By making use of available pedigree information from a long-term study of Siberian jay population, Jussi compared the correlation between pedigree and marker based estimates of individual ‘inbreeding coefficients’. Only handful of similar studies have conducted so far, and Jussi’s results – published on the pages of Conservation Genetics – concur with the earlier results and theoretical expectations: the marker and actual pedigree based estimates of inbreeding are only weakly correlated even in this quite large data set.
And yes, yet another sad thing here is the time it takes for some journals to get their articles printed: this ms was submitted in August 2007, finally accepted and published online in April 2008. The print version is to appear at earliest in April 2009.
Check also the other recent advances Siberian jay genetics here and here.
Alho J.S., Lillandt B.-G., Jaari S., Merilä J. (2009) Multilocus heterozygosity and inbreeding in the Siberian jay.

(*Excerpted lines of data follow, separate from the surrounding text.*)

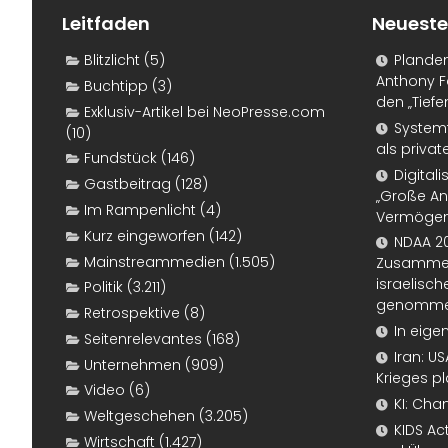
Leitfaden
Neueste
Blitzlicht
(5)
Plande
Anthony F
Buchtipp
(3)
den „Tiefe
Exklusiv-Artikel bei NeoPresse.com
Systemf
(10)
als priva
Fundstück
(146)
Digital
Gastbeitrag
(128)
„Große An
Im Rampenlicht
(4)
Vermögen
Kurz eingeworfen
(142)
NDAA 20
Mainstreammedien
(1.505)
Zusammen
israelisch
Politik
(3.211)
genomm
Retrospektive
(8)
In eige
Seitenrelevantes
(168)
Iran: U
Unternehmen
(909)
Krieges p
Video
(6)
KI: Cha
Weltgeschehen
(3.205)
KIDS Ac
Wirtschaft
(1.427)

Conservation Genetics, in press. doi:10.1007/s10592-008-9588-z



2 Comments
The inbreeding coefficient estimation based on pedigree is quite rare, I think, because (i) the unavailability of pedigrees in natural populations, (ii) the population sizes are small and (iii) there are less generations to be tracked. But in domestic animals, as in the Finnsheep for exmaple, estimation of their inbreeding coefficient and effctive population size has recently been published. See http://jas.fass.org/cgi/content/abstract/jas.2008-0848v1
Believe it or not, this preprint has finally gone to print in the June issue of the Conservation Genetics (Conserv Genet (2009) 10:605–609).